Inmates of the Yesería prison, in 1991, under the graffiti attributed to Muelle in an image provided by the artist's entourage.
Inmates of the Yesería prison, in 1991, under the graffiti attributed to Muelle in an image provided by the artist’s entourage.

As the three agreed to state to this newspaper in a telephone conversation, there is “no doubt” that the signature is the work of Juan Carlos Argüello. The photograph that led to the discovery, taken in the spring of 1991, more than 30 years ago, corroborates this. In that image you can see a group of inmates posing under the graffiti. “The visit has allowed us to confirm that this work existed and, most importantly, that there is still a trace of it,” highlights Reyes.

The question that arises now is whether it can be restored and how. “Someone tried to erase it with an iron barbed brush and it is in pretty bad condition,” laments Mingote. The next step is the preparation of a report by Reyes and Mingote to be delivered to the Heritage of the Community of Madrid, which will decide if and which measures are taken to preserve the graffiti. Penitentiary Institutions has assured this newspaper that it will make every effort to preserve it if it is finally decided to do so.

How Muelle’s signature reached that interior wall of a prison that was theoretically inaccessible to someone from the outside is related to another of Argüello’s artistic skills: music. Pier played drums on Panic on the Phone, one of the rock groups that won a rock demo contest called Circuitos in August 1990, which was organized by the Community of Madrid. The prize included performing in the following months in different locations in Madrid, but also in the Yeserías prison. They went there in the spring of 1991. “Two days before the concert, (Argüello) had an accident and his left arm was put in a cast. Despite this, he said that he did not miss it and went to play,” recalls Javier Escudero, singer and guitarist of Panic on the Phone and who currently continues to be linked to music with the project Scud Hero.

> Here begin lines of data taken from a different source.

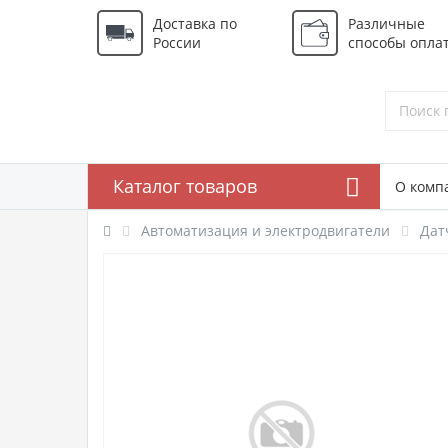
Доставка по
Различные
России
способы опла
Каталог товаров
О комп
Автоматизация и электродвигатели
Дат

Escudero remembers that Muelle always went “with the drumsticks and the sprays of paint” and that that day someone – “maybe the members of the group, I don’t remember” – told someone in charge of the prison that the then-famous author of the graffiti was the drummer. “They asked him to paint on a wall and he did it. The rest of the group had to wait a while for him to leave. I never saw what he had done,” recalls the musician.

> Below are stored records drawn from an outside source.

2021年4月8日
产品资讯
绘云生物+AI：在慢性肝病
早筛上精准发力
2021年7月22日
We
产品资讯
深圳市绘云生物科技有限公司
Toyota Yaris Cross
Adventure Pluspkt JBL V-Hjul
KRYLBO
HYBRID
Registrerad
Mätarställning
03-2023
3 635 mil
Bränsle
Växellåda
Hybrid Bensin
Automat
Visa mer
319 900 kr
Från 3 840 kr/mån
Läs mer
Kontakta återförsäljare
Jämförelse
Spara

Juan Carlos Argüello, 'Muelle', on the right side of the image with his arm in a cast during the concert given by the group 'Pánico en el Telephone' in the Yeserías prison before carrying out the graffiti, in an image provided by the environment of the artist.
Juan Carlos Argüello, ‘Muelle’, on the right side of the image with his arm in a cast during the concert given by the group ‘Pánico en el Telephone’ in the Yeserías prison before carrying out the graffiti, in an image provided by the environment of the artist.

Jesús Pardo, a music producer who organized that demo contest and who accompanied the group to prison that day, also remembers that concert. “Argüello was especially brilliant on the drums. For me he was a much better musician than a gratifer,” he highlights. Prado assures that he was never aware that that day Muelle painted one of his famous signatures on the walls of the prison, but he does remember the atmosphere in which the concert took place: “It was a women-only prison and you could see the anxious prisoners, expectant to hear the concert. I understand that for them it was a bit of fresh air in their confinement.”

There is a photo of that concert, in which Muelle is only partially seen on the drums with his left arm in a cast and the rest of the group’s members, almost all of them with their backs turned. On the stage, multicolored garlands and, in the background, several inmates sitting on the floor of the patio leaning on the wall of the building and others leaning out of the barred windows of the first floor while attending the performance. From that day, in addition to those walls, Muelle’s signature still remains.